To fight this, the ACLU will prioritize getting involved in the cases seeking a constitutional right to discriminate and do our best to do damage control wherever possible.
There are still fair-minded judges on the federal bench who will follow the law. For example, back in June, the Supreme Court ruled in Bostock v. Clayton County that federal law bars anti-LGBTQ discrimination in the workplace, recognizing that anti-LGBTQ discrimination is a form of sex discrimination. In the few months that followed, five federal courts ruled in favor of transgender plaintiffs raising claims of sex discrimination in health care, schools, and sports. That gives me hope for the role the courts can still play in our movement.
Those courts could rule for the transgender plaintiffs in significant part because of how much the country has learned over the past few years about the reality of transgender people’s lives. That education happened because transgender people shared their stories with the courts and thousands of voices — from parents and friends to doctors, business owners and teachers — shared that protecting people from discrimination is a basic American value, and one that doesn’t harm anyone else.

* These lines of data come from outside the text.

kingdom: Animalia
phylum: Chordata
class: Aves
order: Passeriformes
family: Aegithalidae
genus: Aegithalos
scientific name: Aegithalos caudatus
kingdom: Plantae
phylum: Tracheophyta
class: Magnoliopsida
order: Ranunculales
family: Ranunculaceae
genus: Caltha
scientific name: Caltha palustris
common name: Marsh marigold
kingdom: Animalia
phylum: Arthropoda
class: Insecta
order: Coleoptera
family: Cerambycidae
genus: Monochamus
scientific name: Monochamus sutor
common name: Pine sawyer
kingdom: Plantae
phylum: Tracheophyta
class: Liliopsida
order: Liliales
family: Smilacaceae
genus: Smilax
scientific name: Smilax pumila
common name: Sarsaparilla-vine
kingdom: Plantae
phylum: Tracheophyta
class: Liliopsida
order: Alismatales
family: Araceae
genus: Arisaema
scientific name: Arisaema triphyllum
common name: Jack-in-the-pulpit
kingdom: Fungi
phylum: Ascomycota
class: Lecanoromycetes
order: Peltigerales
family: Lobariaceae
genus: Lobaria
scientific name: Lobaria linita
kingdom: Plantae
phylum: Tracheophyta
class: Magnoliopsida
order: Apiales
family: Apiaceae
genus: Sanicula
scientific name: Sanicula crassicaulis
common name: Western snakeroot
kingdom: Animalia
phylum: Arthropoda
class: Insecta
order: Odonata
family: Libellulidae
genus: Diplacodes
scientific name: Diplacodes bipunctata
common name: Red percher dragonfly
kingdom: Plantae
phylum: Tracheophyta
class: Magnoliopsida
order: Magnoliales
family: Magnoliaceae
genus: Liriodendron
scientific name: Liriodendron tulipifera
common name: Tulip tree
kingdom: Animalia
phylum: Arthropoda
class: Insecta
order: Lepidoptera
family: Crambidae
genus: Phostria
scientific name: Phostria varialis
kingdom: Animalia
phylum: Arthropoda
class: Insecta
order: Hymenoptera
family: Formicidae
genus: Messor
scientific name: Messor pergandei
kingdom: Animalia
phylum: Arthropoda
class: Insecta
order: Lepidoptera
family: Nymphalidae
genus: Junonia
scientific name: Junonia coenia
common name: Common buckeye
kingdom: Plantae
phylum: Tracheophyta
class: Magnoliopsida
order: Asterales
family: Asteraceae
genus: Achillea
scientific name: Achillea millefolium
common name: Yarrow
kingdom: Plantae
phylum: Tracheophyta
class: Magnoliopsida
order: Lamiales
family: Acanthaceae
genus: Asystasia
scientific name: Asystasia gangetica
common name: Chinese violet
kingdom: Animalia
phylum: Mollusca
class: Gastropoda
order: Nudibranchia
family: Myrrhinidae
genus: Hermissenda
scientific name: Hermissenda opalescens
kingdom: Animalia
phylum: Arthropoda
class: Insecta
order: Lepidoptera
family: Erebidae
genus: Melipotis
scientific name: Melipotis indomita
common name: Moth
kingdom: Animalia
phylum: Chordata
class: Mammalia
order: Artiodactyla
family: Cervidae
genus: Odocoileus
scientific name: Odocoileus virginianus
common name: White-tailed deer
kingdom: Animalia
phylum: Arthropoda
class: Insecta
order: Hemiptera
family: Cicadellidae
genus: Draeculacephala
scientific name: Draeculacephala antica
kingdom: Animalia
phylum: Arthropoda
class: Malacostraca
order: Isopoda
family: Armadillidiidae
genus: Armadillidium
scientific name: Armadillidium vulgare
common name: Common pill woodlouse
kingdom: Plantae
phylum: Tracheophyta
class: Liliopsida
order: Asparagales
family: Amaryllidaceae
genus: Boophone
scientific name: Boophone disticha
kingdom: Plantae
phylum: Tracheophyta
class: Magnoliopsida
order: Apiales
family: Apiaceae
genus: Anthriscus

We can still make progress if we work together. If we as a community stay engaged and fight for each other and for other communities who are facing attacks, we can fix the damage at the federal level and create even better protections for LGBTQ people going forward. We can stop the anti-LGBTQ bills that will be proposed in the states. And we can work in the courts both to do damage control and to seek progress where-ever we can.
But to realize all of this promise requires us to reinvigorate our activism, rather than to rest on our laurels or to assume that someone else will take care of the work. It’s up to us. Together, we can do it.